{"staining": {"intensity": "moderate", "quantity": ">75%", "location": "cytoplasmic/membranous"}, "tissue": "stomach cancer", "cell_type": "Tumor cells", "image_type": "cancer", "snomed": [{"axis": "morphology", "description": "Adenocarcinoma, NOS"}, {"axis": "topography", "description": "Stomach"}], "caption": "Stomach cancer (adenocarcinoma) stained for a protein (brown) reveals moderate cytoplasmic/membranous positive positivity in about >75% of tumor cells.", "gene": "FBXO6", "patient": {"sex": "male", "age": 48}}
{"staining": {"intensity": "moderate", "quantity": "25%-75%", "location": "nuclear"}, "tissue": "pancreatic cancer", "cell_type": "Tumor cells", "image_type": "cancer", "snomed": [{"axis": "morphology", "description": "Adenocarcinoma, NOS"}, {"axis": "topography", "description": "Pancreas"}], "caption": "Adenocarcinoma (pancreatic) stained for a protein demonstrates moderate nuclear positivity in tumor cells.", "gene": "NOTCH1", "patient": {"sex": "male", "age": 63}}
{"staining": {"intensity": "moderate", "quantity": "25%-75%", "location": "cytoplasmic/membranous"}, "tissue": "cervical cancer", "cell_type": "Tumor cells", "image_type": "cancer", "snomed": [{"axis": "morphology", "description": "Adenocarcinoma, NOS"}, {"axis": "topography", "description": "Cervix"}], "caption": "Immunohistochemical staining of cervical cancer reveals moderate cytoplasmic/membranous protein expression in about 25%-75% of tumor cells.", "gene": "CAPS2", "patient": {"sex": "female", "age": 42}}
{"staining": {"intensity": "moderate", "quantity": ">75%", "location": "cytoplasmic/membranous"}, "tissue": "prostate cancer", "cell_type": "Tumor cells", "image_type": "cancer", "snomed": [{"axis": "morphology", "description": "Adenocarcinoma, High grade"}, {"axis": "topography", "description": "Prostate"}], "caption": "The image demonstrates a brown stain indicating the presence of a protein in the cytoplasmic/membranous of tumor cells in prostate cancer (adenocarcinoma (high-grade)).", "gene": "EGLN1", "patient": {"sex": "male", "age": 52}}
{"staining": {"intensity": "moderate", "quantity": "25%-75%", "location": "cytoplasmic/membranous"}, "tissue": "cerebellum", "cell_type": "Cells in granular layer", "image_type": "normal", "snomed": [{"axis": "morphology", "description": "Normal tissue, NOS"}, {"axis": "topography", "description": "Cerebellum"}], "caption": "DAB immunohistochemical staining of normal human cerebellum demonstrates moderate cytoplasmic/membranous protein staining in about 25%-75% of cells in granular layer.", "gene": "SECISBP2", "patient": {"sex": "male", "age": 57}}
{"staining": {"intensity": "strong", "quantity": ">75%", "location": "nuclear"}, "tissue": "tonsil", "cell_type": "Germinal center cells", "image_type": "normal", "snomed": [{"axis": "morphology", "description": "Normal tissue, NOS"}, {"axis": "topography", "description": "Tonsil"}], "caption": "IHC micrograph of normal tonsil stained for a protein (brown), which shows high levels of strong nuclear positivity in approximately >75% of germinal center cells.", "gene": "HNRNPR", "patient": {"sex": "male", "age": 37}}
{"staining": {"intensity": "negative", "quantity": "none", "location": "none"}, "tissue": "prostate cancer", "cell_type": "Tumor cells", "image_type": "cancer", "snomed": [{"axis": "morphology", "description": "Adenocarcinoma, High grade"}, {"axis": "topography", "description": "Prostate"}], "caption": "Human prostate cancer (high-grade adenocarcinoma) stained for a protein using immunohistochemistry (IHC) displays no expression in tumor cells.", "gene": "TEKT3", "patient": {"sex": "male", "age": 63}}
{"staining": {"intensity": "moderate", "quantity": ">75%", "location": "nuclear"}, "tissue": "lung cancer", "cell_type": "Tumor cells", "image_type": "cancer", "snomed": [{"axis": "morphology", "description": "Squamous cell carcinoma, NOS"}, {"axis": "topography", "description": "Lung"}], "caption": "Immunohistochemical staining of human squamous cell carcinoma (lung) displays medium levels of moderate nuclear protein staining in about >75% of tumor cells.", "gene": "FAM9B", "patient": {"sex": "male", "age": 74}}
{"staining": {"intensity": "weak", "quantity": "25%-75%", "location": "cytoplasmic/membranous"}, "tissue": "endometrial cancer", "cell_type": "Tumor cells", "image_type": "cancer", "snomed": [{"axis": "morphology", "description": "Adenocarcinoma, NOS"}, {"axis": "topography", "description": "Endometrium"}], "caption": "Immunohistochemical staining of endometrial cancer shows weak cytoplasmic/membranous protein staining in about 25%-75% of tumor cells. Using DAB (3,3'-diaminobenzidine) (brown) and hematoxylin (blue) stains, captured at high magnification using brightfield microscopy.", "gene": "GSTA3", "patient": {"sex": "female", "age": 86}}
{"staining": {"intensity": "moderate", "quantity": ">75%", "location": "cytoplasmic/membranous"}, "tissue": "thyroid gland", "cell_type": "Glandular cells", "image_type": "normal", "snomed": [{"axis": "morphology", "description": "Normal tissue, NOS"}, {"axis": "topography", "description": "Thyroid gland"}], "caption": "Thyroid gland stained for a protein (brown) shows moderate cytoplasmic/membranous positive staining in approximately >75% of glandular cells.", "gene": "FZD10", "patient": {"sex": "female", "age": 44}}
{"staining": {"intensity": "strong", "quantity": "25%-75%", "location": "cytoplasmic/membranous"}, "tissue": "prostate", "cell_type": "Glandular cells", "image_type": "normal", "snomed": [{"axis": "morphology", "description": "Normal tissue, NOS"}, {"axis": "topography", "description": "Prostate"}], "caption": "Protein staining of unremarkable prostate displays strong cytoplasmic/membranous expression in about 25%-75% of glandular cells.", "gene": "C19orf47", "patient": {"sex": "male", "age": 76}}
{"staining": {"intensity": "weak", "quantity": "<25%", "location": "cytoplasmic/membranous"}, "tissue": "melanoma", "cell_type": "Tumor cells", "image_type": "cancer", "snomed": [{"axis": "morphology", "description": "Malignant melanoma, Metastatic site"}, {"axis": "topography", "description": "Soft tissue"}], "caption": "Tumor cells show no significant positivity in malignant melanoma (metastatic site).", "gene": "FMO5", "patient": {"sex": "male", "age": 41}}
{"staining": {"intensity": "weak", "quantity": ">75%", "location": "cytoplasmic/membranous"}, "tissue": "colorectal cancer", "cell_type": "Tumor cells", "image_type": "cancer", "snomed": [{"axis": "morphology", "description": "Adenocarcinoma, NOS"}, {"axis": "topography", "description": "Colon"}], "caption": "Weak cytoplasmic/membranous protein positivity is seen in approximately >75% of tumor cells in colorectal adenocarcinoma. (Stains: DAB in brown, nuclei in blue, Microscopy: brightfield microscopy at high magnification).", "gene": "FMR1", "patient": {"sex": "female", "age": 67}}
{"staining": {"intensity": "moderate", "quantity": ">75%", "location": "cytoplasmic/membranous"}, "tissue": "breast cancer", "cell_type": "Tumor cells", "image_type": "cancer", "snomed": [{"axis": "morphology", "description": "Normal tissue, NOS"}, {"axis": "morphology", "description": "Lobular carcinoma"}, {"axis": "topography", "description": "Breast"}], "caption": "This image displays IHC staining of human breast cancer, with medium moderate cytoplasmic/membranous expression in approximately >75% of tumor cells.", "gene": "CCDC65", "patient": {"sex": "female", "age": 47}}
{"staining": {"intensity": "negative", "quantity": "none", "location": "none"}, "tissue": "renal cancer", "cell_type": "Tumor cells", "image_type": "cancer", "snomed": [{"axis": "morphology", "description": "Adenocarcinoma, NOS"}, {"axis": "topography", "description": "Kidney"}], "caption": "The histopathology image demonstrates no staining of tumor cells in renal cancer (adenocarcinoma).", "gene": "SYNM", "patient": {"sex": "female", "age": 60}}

→ Task statement: Would you please repeat all the entries exactly as written?

→ Answer section:
{"staining": {"intensity": "moderate", "quantity": ">75%", "location": "cytoplasmic/membranous"}, "tissue": "stomach cancer", "cell_type": "Tumor cells", "image_type": "cancer", "snomed": [{"axis": "morphology", "description": "Adenocarcinoma, NOS"}, {"axis": "topography", "description": "Stomach"}], "caption": "Stomach cancer (adenocarcinoma) stained for a protein (brown) reveals moderate cytoplasmic/membranous positive positivity in about >75% of tumor cells.", "gene": "FBXO6", "patient": {"sex": "male", "age": 48}}
{"staining": {"intensity": "moderate", "quantity": "25%-75%", "location": "nuclear"}, "tissue": "pancreatic cancer", "cell_type": "Tumor cells", "image_type": "cancer", "snomed": [{"axis": "morphology", "description": "Adenocarcinoma, NOS"}, {"axis": "topography", "description": "Pancreas"}], "caption": "Adenocarcinoma (pancreatic) stained for a protein demonstrates moderate nuclear positivity in tumor cells.", "gene": "NOTCH1", "patient": {"sex": "male", "age": 63}}
{"staining": {"intensity": "moderate", "quantity": "25%-75%", "location": "cytoplasmic/membranous"}, "tissue": "cervical cancer", "cell_type": "Tumor cells", "image_type": "cancer", "snomed": [{"axis": "morphology", "description": "Adenocarcinoma, NOS"}, {"axis": "topography", "description": "Cervix"}], "caption": "Immunohistochemical staining of cervical cancer reveals moderate cytoplasmic/membranous protein expression in about 25%-75% of tumor cells.", "gene": "CAPS2", "patient": {"sex": "female", "age": 42}}
{"staining": {"intensity": "moderate", "quantity": ">75%", "location": "cytoplasmic/membranous"}, "tissue": "prostate cancer", "cell_type": "Tumor cells", "image_type": "cancer", "snomed": [{"axis": "morphology", "description": "Adenocarcinoma, High grade"}, {"axis": "topography", "description": "Prostate"}], "caption": "The image demonstrates a brown stain indicating the presence of a protein in the cytoplasmic/membranous of tumor cells in prostate cancer (adenocarcinoma (high-grade)).", "gene": "EGLN1", "patient": {"sex": "male", "age": 52}}
{"staining": {"intensity": "moderate", "quantity": "25%-75%", "location": "cytoplasmic/membranous"}, "tissue": "cerebellum", "cell_type": "Cells in granular layer", "image_type": "normal", "snomed": [{"axis": "morphology", "description": "Normal tissue, NOS"}, {"axis": "topography", "description": "Cerebellum"}], "caption": "DAB immunohistochemical staining of normal human cerebellum demonstrates moderate cytoplasmic/membranous protein staining in about 25%-75% of cells in granular layer.", "gene": "SECISBP2", "patient": {"sex": "male", "age": 57}}
{"staining": {"intensity": "strong", "quantity": ">75%", "location": "nuclear"}, "tissue": "tonsil", "cell_type": "Germinal center cells", "image_type": "normal", "snomed": [{"axis": "morphology", "description": "Normal tissue, NOS"}, {"axis": "topography", "description": "Tonsil"}], "caption": "IHC micrograph of normal tonsil stained for a protein (brown), which shows high levels of strong nuclear positivity in approximately >75% of germinal center cells.", "gene": "HNRNPR", "patient": {"sex": "male", "age": 37}}
{"staining": {"intensity": "negative", "quantity": "none", "location": "none"}, "tissue": "prostate cancer", "cell_type": "Tumor cells", "image_type": "cancer", "snomed": [{"axis": "morphology", "description": "Adenocarcinoma, High grade"}, {"axis": "topography", "description": "Prostate"}], "caption": "Human prostate cancer (high-grade adenocarcinoma) stained for a protein using immunohistochemistry (IHC) displays no expression in tumor cells.", "gene": "TEKT3", "patient": {"sex": "male", "age": 63}}
{"staining": {"intensity": "moderate", "quantity": ">75%", "location": "nuclear"}, "tissue": "lung cancer", "cell_type": "Tumor cells", "image_type": "cancer", "snomed": [{"axis": "morphology", "description": "Squamous cell carcinoma, NOS"}, {"axis": "topography", "description": "Lung"}], "caption": "Immunohistochemical staining of human squamous cell carcinoma (lung) displays medium levels of moderate nuclear protein staining in about >75% of tumor cells.", "gene": "FAM9B", "patient": {"sex": "male", "age": 74}}
{"staining": {"intensity": "weak", "quantity": "25%-75%", "location": "cytoplasmic/membranous"}, "tissue": "endometrial cancer", "cell_type": "Tumor cells", "image_type": "cancer", "snomed": [{"axis": "morphology", "description": "Adenocarcinoma, NOS"}, {"axis": "topography", "description": "Endometrium"}], "caption": "Immunohistochemical staining of endometrial cancer shows weak cytoplasmic/membranous protein staining in about 25%-75% of tumor cells. Using DAB (3,3'-diaminobenzidine) (brown) and hematoxylin (blue) stains, captured at high magnification using brightfield microscopy.", "gene": "GSTA3", "patient": {"sex": "female", "age": 86}}
{"staining": {"intensity": "moderate", "quantity": ">75%", "location": "cytoplasmic/membranous"}, "tissue": "thyroid gland", "cell_type": "Glandular cells", "image_type": "normal", "snomed": [{"axis": "morphology", "description": "Normal tissue, NOS"}, {"axis": "topography", "description": "Thyroid gland"}], "caption": "Thyroid gland stained for a protein (brown) shows moderate cytoplasmic/membranous positive staining in approximately >75% of glandular cells.", "gene": "FZD10", "patient": {"sex": "female", "age": 44}}
{"staining": {"intensity": "strong", "quantity": "25%-75%", "location": "cytoplasmic/membranous"}, "tissue": "prostate", "cell_type": "Glandular cells", "image_type": "normal", "snomed": [{"axis": "morphology", "description": "Normal tissue, NOS"}, {"axis": "topography", "description": "Prostate"}], "caption": "Protein staining of unremarkable prostate displays strong cytoplasmic/membranous expression in about 25%-75% of glandular cells.", "gene": "C19orf47", "patient": {"sex": "male", "age": 76}}
{"staining": {"intensity": "weak", "quantity": "<25%", "location": "cytoplasmic/membranous"}, "tissue": "melanoma", "cell_type": "Tumor cells", "image_type": "cancer", "snomed": [{"axis": "morphology", "description": "Malignant melanoma, Metastatic site"}, {"axis": "topography", "description": "Soft tissue"}], "caption": "Tumor cells show no significant positivity in malignant melanoma (metastatic site).", "gene": "FMO5", "patient": {"sex": "male", "age": 41}}
{"staining": {"intensity": "weak", "quantity": ">75%", "location": "cytoplasmic/membranous"}, "tissue": "colorectal cancer", "cell_type": "Tumor cells", "image_type": "cancer", "snomed": [{"axis": "morphology", "description": "Adenocarcinoma, NOS"}, {"axis": "topography", "description": "Colon"}], "caption": "Weak cytoplasmic/membranous protein positivity is seen in approximately >75% of tumor cells in colorectal adenocarcinoma. (Stains: DAB in brown, nuclei in blue, Microscopy: brightfield microscopy at high magnification).", "gene": "FMR1", "patient": {"sex": "female", "age": 67}}
{"staining": {"intensity": "moderate", "quantity": ">75%", "location": "cytoplasmic/membranous"}, "tissue": "breast cancer", "cell_type": "Tumor cells", "image_type": "cancer", "snomed": [{"axis": "morphology", "description": "Normal tissue, NOS"}, {"axis": "morphology", "description": "Lobular carcinoma"}, {"axis": "topography", "description": "Breast"}], "caption": "This image displays IHC staining of human breast cancer, with medium moderate cytoplasmic/membranous expression in approximately >75% of tumor cells.", "gene": "CCDC65", "patient": {"sex": "female", "age": 47}}
{"staining": {"intensity": "negative", "quantity": "none", "location": "none"}, "tissue": "renal cancer", "cell_type": "Tumor cells", "image_type": "cancer", "snomed": [{"axis": "morphology", "description": "Adenocarcinoma, NOS"}, {"axis": "topography", "description": "Kidney"}], "caption": "The histopathology image demonstrates no staining of tumor cells in renal cancer (adenocarcinoma).", "gene": "SYNM", "patient": {"sex": "female", "age": 60}}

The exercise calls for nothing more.